Similarly it is not clear to me how to go from the first line to the second. It seems a bit more explicit in this case that the two operations should be related (since they're dual in some way I don't quite understand..) however I don't see (computationally speaking) how the jump was made from one to the other. It looks like you just sort of take a hermitian conjugate in terms of how the super operator acts but why is that sufficient and/or necessary to ensure the dual behavior?

Thank you for any help with this.

In this reference on page 70 they make the same jump from the time evolution of the density matrix to the time evolution of the operators

Answer 1

$\def\dd{{\rm d}} \def\LL{\mathcal{L}} \def\ii{{\rm i}} \def\ee{{\rm e}}$ The trick here is very simple and physically motivated. You simply demand that the expectation value of an operator $A$ is the same in the Schroedinger picture (density matrix evolves) and the Heisenberg picture (operator evolves). That is, $$\langle A\rangle = \mathrm{Tr}\left\lbrace A(0) \rho(t)\right\rbrace = \mathrm{Tr}\left\lbrace A(t)\rho(0) \right\rbrace,$$ where $A(t)$ [$\rho(0)$] is the operator [density matrix] in the Heisenberg picture, while $A(0)$ [$\rho(t)$] is the operator [density matrix] in the Schroedinger picture.
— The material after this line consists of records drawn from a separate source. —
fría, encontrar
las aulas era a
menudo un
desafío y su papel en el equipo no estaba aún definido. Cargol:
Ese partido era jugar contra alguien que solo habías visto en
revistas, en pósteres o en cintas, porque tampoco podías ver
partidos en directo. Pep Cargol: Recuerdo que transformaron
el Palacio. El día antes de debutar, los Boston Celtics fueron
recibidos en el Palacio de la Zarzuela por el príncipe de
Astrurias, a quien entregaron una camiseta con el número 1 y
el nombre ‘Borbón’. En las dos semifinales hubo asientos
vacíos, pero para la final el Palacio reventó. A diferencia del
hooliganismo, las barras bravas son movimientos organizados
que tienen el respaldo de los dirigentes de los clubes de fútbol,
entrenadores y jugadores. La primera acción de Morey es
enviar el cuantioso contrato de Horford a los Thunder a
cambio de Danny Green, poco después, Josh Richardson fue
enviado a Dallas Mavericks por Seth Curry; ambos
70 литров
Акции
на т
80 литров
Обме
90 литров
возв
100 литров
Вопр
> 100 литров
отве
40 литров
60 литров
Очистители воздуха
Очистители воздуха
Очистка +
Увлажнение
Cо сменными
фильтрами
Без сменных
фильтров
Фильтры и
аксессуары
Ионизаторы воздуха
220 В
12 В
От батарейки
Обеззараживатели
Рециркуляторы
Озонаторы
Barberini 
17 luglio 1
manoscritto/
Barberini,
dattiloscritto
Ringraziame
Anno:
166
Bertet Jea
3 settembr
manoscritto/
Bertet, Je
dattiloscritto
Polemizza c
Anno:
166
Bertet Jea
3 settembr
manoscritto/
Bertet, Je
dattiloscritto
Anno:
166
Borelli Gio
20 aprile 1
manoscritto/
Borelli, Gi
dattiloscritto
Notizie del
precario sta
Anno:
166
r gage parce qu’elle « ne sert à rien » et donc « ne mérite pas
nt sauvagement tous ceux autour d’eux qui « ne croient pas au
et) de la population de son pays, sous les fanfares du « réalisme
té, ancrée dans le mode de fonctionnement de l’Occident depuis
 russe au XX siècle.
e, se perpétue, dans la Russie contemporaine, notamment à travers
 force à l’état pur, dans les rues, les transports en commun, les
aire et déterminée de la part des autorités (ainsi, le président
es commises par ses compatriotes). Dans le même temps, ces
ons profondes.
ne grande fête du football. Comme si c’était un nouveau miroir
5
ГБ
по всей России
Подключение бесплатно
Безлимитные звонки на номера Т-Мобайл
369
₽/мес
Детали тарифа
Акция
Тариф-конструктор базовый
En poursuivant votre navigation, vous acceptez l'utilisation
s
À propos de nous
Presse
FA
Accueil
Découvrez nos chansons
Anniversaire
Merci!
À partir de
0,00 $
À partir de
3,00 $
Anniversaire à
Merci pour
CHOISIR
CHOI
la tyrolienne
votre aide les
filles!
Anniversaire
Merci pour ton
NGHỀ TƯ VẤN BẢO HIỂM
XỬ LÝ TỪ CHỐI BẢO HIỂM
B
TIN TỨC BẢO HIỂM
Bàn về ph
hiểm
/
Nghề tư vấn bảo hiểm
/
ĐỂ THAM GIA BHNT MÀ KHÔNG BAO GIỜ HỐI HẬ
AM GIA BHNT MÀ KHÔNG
The Lindblad equation can be written in the Schroedinger picture as $$ \frac{\dd\rho}{\dd t} = \LL[\rho],$$ where the Liouvillian is defined by ($\hbar = 1$) $$\LL[\rho] = -\ii[H,\rho] + \sum_k \left ( L_k \rho L_k^\dagger - \frac{1}{2} \lbrace L_k^\dagger L_k,\rho\rbrace \right).$$ The formal solution of the Lindblad equation can then be written as $\rho(t) = \ee^{\LL t} [\rho(0)]$, where the exponential of the superoperator $\LL$ is defined as usual by its Taylor series expansion. Now, define the adjoint Liouvillian $\LL^\dagger$ by $$ \mathrm{Tr}\left\lbrace P \LL[Q] \right\rbrace = \mathrm{Tr}\left\lbrace \LL^\dagger[P] Q \right\rbrace,$$ where $P$ and $Q$ are arbitrary operators. It follows from the definitions that $$ \mathrm{Tr}\left\lbrace A(0) \rho(t)\right\rbrace = \mathrm{Tr}\left\lbrace A(0) \ee^{\LL t}[\rho(0)]\right\rbrace = \mathrm{Tr}\left\lbrace \ee^{\LL^\dagger t}[A(0)] \rho(0)\right\rbrace,$$ from which we identify $A(t) = \ee^{\LL^\dagger t}[A(0)]$ as the operator $A$ in the Heisenberg picture, which obviously satisfies the differential equation $$ \frac{\dd A}{\dd t} = \LL^\dagger[A].$$ All that remains is to check that indeed $$ \LL^\dagger[A] = \ii [H,A] + \sum_k \left ( L^\dagger_k A L_k - \frac{1}{2} \lbrace L_k^\dagger L_k ,A\rbrace \right),$$ which can be shown using the definition of $\LL^\dagger$ and the cyclicity of the trace.